Pendant la cure, une scène d’enfance remontant à l’âge de 9 ans, est remémorée : il raconte comment il avait fait ses premières découvertes sexuelles, en épiant ses sœurs aînées à travers le trou de la serrure de la salle de bains, ses sœurs enfilaient des collants avec beaucoup de douceur. Lorsque se sont manifestées les premières érections, est apparue la compulsion d’enfiler sous la couette les collants de sa mère ou de ses sœurs. Un jour son frère aîné l’a vu et il lui a dit « mon vieux, si c’est comme cela que tu vas aller vers les filles, bonjour la drague ! ». A cette pratique il a dû y renoncer un temps à cause du service militaire mais il y songeait souvent. Elle est réapparue ensuite à l’occasion des premiers rapports sexuels. Pour la justifier il la mettait en pratique lors des préliminaires, à l’occasion des jeux érotiques. Cette pratique, comme nous l’avions dit, durait depuis lors et représentait pour lui un remède contre le surgissement de l’angoisse, raison pour laquelle il ne se plaignait pas de ce fantasme. Nous avons là un fantasme bien constitué, la question que l’on aimerait se demander serait comment le déconstruire avec lui dans la cure.

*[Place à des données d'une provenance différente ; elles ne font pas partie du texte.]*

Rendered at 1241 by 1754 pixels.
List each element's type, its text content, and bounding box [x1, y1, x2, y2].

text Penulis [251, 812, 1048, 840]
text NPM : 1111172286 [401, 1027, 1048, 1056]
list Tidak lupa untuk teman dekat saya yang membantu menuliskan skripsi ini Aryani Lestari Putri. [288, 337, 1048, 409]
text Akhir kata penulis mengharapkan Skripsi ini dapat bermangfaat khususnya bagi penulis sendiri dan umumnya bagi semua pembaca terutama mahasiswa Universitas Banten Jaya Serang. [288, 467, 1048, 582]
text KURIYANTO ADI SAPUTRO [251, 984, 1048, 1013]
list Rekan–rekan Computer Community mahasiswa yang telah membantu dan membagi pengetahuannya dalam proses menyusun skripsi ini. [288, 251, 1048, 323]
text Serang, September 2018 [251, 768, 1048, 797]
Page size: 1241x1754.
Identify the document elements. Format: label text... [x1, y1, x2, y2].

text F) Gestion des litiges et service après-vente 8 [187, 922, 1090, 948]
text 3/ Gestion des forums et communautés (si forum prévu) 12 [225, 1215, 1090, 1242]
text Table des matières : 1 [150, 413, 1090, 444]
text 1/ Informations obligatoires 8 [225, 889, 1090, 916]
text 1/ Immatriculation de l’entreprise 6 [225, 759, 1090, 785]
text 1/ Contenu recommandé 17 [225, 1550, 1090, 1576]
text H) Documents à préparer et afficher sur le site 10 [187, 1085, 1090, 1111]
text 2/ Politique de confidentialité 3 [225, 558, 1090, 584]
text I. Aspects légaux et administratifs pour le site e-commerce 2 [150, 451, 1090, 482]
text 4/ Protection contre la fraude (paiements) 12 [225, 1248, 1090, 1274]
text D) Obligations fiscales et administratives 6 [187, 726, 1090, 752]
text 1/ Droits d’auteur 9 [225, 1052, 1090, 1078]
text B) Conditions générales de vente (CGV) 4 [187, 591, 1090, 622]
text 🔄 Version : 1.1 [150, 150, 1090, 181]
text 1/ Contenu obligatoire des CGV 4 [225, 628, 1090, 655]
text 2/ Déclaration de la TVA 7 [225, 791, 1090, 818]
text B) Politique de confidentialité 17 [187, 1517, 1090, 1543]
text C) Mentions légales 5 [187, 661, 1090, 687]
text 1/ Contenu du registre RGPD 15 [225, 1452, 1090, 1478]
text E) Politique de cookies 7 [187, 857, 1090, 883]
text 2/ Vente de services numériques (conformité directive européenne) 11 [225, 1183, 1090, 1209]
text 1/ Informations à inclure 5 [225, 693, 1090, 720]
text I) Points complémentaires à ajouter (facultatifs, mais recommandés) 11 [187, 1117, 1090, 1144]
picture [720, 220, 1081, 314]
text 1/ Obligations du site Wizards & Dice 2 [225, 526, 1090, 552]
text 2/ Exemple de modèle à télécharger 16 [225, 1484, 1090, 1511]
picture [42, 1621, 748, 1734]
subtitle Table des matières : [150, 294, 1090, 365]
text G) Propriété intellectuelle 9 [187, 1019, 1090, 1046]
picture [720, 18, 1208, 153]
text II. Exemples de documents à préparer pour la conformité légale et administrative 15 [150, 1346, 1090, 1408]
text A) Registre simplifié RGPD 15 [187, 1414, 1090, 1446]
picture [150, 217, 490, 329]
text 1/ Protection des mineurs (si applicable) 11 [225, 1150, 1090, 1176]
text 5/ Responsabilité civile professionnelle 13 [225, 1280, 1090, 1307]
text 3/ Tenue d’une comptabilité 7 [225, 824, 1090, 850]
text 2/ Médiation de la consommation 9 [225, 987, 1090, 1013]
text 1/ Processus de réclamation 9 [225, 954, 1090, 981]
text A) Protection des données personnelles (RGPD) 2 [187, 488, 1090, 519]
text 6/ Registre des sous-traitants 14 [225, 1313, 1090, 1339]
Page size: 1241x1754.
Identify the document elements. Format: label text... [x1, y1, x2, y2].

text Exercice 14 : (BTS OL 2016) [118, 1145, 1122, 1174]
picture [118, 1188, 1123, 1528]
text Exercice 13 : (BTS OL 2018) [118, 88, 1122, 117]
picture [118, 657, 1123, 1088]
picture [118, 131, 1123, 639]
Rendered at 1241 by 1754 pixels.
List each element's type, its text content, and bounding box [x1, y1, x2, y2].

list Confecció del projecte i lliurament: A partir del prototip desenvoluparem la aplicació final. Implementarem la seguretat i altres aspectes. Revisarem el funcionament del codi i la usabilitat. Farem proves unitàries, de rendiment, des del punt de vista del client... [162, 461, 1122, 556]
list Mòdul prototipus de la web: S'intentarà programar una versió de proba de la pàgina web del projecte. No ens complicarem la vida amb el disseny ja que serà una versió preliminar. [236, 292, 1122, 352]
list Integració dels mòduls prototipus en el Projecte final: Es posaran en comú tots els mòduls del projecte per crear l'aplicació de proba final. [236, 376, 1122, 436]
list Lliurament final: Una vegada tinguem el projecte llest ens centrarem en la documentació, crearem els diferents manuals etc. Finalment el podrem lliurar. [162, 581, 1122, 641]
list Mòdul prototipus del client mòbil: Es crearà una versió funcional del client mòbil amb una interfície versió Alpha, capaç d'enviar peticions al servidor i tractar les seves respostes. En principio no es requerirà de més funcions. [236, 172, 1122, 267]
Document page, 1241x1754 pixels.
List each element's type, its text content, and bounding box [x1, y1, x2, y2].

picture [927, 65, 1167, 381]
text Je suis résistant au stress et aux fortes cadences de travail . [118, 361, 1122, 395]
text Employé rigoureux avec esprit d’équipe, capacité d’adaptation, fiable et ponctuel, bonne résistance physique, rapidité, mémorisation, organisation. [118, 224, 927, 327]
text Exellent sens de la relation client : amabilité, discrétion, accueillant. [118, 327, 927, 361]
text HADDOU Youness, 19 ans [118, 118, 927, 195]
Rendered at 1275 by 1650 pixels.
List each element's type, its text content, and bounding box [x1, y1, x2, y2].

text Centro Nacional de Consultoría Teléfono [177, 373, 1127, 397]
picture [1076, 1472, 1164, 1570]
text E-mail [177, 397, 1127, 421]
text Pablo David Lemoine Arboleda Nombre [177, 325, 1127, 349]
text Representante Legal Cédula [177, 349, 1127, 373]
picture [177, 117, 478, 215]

Ces éléments, aussi bien les troubles de l’érection que son fantasme fétichiste, n’ont pas été évoqués d’entrée dans la cure. Il a bien entendu abordé le mobile de l’incarcération en prenant soin de ne pas l’examiner à fond, se contentant d’exprimer laconiquement un « pétage de plombs ». Il était venu dans l’idée que le psy était le dernier recours devant son problème physique, une lombalgie pour laquelle il avait consulté sans grand remède plusieurs spécialistes. Ayant évoqué devant le médecin généraliste l’apparition des douleurs au moment des rapports sexuels, celui-ci lui conseilla d’aller voir un psy.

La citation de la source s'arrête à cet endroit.